Sometimes the supply of light-energy is so great that the little chlorophyll machines cannot use it in their legitimate work, nor does the plant use it in preparing the warming-up color. Then the disc-shaped corpuscles turn their edges instead of their flat surfaces to the light, or sometimes move deeper down into the leaf. In some cases the leaf itself turns edgewise instead of broadside to the sun.

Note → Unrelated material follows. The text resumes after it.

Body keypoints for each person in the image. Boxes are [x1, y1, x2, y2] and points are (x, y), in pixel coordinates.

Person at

There are many plants so constituted that they cannot live from year to year in our northern climate, and they must make some provision for preserving their species, and right cunningly do they do this. At a certain period of its growth the potato, for example, puts its starch-making machinery to work on full time, and hurries the starch down below the surface of the ground, and stores it up in what we call a tuber. These tubers have stored in them a number of embryo potato plants, whose lack-luster eyes we see peeping out on all sides. When the time for growth comes, the young plant starts with a reserve-food supply sufficient to keep it growing for some time. We have all noticed, no doubt, how large a plant will grow from a potato, even in a comparatively dark cellar. We must not think that tuber-bearing vines and nut-producing trees are actuated entirely by philanthropic motives. Each nut is the young tree sent forth with his patrimony strapped to his back, ready to make a good start in the world as soon as the favorable time comes.

There are many devices for spending the winter that limits of time and space will prevent me writing about. Many of them more curious than the simple examples I have cited.

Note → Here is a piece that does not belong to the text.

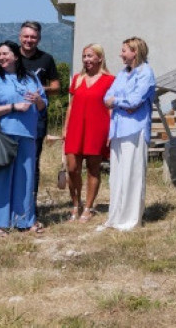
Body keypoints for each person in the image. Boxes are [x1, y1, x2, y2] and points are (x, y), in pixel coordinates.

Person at [0, 40, 47, 236]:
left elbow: (42, 107)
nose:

Plants are themselves generally unable to move from their fixed positions, so if they are to become prominent in the world they must send out their children—and many and ingenious are their devices for accomplishing this end. Most of my readers are familiar with the parachutes of the silk weed, dandelion and various members of the Compositae family. How they sail through the air. A walk through the autumn forests will make one the unconscious, perhaps unwilling, carrier of numerous Spanish needles, stick tights, burrs and seeds of various plants who have taught their children to steal rides in all sorts of provoking ways. I imagine the wicked old mother laughs as her ugly baby clings to your clothing, sure of a safe ride to a more favorable place for growing. Many plants achieve the same end in a more pleasant way. They produce fruits and berries so luscious that some bird or animal will carry it some distance for the sake of the pulp. Man himself, philanthropist as he is, when he finds that a plant has produced a luscious fruit or palatable seed, will help the distribution and growth, and bring his superior intelligence to the assistance of the plant’s slow instinct to improve its product. A book might be written upon the methods of seed dissemination. In fact, there is a very interesting book upon the subject.

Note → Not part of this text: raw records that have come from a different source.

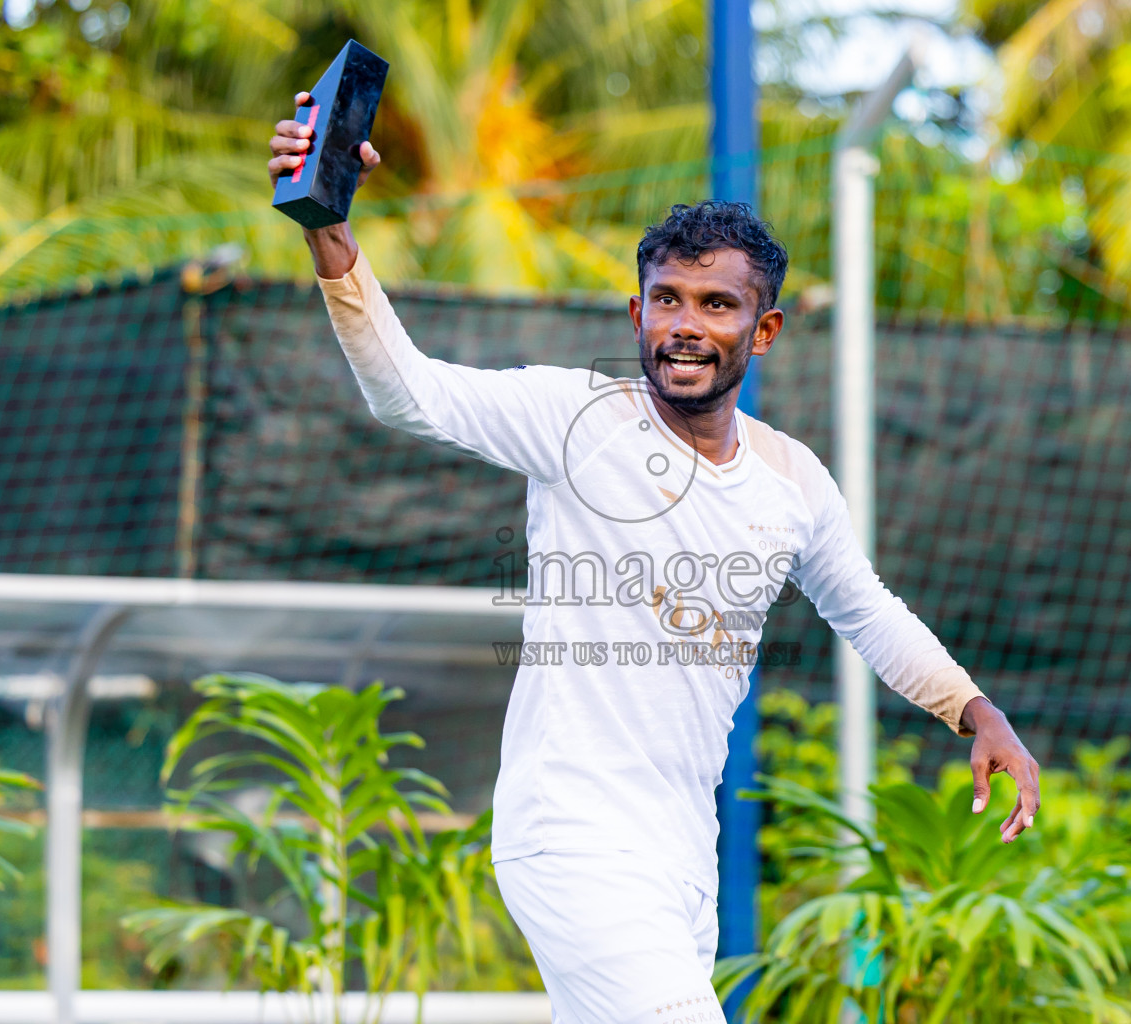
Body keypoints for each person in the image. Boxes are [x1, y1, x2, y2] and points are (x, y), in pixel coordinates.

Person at [268, 94, 1041, 1024]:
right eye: (667, 298)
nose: (685, 323)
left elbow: (866, 609)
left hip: (680, 856)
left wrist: (973, 709)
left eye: (716, 304)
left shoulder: (792, 479)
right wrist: (332, 233)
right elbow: (409, 394)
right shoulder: (574, 418)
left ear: (762, 331)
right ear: (638, 310)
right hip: (569, 835)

We will just notice briefly the marvelous adaptation of plants to their environment. In the dry plains of Arizona grows a peculiar thick-leaved, stunted, cactus-like plant, suited to withstand the drouth. In the forests of Central South America a great vine climbs to the tops of the tallest trees and there flaunts its gay colors to the breeze. In Damara Land, southwest tropical Africa, upon a small upland section, and nowhere else in the world, grows the marvelous Welwitschia mirabilis, with no real leaves, but with its two cotyledons, persistent and growing to enormous length, living a century and acquiring a great trunk, the flower-stalk growing up from the bare trunk while the two great leaves, if I may so designate them, whip about in the breezes for a century without change, except as they fray out at the ends. These three so dissimilar plants all had a common, not so remote, ancestor, but have grown so unlike in their effort to adapt themselves to their environment, that no casual observer would suspect they were akin.